Amie de Guillaume Apollinaire (qui la publia quand elle avait 13 ans), de Colette, de Natalie Barney et de Jean Cocteau, Mireille Havet (1898-1932) a tenu un extraordinaire et monstrueux Journal, dans lequel elle décrit sa "vie de damnation", une vie de guet et d'attente, de songe et d'outrance, une vie aimantée par son "goût singulier" pour l'amour des femmes et des stupéfiants.

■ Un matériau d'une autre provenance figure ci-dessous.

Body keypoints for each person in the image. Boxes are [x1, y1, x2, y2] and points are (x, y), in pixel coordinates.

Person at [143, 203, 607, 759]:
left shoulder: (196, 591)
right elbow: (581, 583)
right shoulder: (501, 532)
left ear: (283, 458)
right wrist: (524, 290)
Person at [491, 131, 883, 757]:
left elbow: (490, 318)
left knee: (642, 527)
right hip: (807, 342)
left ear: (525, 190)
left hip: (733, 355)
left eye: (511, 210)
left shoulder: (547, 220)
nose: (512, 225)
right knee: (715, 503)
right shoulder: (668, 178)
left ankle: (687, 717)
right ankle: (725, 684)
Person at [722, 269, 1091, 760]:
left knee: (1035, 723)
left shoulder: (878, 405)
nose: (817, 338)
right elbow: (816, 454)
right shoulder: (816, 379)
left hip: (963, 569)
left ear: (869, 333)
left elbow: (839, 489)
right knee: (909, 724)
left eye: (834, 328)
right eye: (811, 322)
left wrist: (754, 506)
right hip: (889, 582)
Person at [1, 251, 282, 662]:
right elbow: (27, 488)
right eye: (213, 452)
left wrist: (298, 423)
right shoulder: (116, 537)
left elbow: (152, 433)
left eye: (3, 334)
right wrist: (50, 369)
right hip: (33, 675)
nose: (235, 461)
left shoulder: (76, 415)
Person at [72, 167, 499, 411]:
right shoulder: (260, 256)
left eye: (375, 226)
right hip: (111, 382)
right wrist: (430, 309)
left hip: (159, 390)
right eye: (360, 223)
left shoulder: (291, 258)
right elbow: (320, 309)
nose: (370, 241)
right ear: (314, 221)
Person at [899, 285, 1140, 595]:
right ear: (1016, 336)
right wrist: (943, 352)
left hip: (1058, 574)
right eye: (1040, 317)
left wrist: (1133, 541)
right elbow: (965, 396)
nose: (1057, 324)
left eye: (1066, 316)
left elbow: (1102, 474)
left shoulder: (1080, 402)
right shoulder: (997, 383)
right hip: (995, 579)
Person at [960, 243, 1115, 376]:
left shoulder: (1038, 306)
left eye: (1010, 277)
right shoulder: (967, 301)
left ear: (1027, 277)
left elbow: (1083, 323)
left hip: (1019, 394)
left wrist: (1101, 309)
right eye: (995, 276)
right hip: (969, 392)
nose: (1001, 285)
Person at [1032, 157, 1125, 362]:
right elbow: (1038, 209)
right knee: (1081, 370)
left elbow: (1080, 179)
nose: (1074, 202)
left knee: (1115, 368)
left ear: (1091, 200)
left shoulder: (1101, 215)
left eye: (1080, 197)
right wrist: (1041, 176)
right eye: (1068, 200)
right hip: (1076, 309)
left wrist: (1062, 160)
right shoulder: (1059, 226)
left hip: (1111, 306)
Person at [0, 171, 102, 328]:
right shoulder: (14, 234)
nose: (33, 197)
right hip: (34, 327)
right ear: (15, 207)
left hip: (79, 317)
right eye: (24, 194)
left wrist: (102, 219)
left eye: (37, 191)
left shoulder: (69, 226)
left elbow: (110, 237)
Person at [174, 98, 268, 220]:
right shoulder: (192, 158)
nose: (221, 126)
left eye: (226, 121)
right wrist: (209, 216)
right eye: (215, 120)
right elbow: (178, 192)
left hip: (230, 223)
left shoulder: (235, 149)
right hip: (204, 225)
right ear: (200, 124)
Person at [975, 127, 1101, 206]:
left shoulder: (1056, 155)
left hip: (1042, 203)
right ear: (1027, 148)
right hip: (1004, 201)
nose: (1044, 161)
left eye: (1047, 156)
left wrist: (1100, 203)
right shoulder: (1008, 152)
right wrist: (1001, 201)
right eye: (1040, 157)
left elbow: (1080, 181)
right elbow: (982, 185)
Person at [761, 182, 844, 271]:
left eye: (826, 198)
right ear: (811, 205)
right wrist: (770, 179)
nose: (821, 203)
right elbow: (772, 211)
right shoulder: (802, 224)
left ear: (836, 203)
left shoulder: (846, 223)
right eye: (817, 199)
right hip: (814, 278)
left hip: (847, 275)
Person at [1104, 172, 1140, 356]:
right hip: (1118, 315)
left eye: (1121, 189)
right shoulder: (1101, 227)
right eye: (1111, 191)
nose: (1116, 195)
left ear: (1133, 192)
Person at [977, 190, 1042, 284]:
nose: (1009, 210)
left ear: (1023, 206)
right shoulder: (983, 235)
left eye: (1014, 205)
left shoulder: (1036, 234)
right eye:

Je ne suis pas amatrice de journal intime, il y a souvent des longueurs, une litanie de noms que je mélange, des digressions et une absence d'arc narratif (mais hé, la vie a-t-elle un arc narratif). Mais j'avais envie de lire le Journal de Mireille Havet parce qu'elle fait partie de cette génération fauchée, au côté de Vachet, Crevel, Rigaut... Elle est morte à 33 ans de la tuberculose, épuisée par les excès des années folles. Sa vie est une trajectoire météorique : elle se fait connaître dans le Paris littéraire à seulement 15 ans, et Apollinaire la prend sous son aile. Elle a 20 ans quand elle écrit son journal personnel, racontant le Paris d'après-guerre, passant en revue les soirées du ghota et chassant la mondaine : une vie de montagnes russes, où l'amour le plus passionnel côtoie des phases de désespoir flamboyant. En creux, on est témoin d'une vision profondément tragique de l'existence, et d'une mélancolie qu'on retrouve chez beaucoup des artistes de l'entre-deux guerres : tout le monde joue la comédie de la vie, dans une grande "guignolade", surjouant la joie de vivre et la légèreté, alors qu'ils sont les survivants d'une jeunesse décimée.
« L’unique travail m’attend, refuge où s’aiguise davantage le désir d’être aimée. La dure marche dans Paris plein de silhouettes harmonieuses ne guérit pas. Chaque rencontre me tourmente, je suis comme une rivière où toute ombre d’oiseau pose une tristesse. Je voudrais fermer les yeux, pour ne plus désirer. Mais alors, se lèvent sous les paupières non seulement les souvenirs de celles que j’ai quittées ou perdues, mais toute l’affolante imagination d’un avenir où se combine la fuite et l’amour. »
C’est étrange et presque obscène de donner une note à un journal intime qui n’avait pas vocation à être publié et a été écrit pour aider son autrice à faire sens de sa vie (comme elle l’écrit en 1922).
Malgré tout, cette descente aux enfers, car c’est est une, est une fascinant objet littéraire : envoûtant et obsédant comme cet opium dont Mireille Havet nous parle, tellement jeune et si désabusée, épuisée de la vie comme si elle avait tout vécu, tout compris et tout rejeté.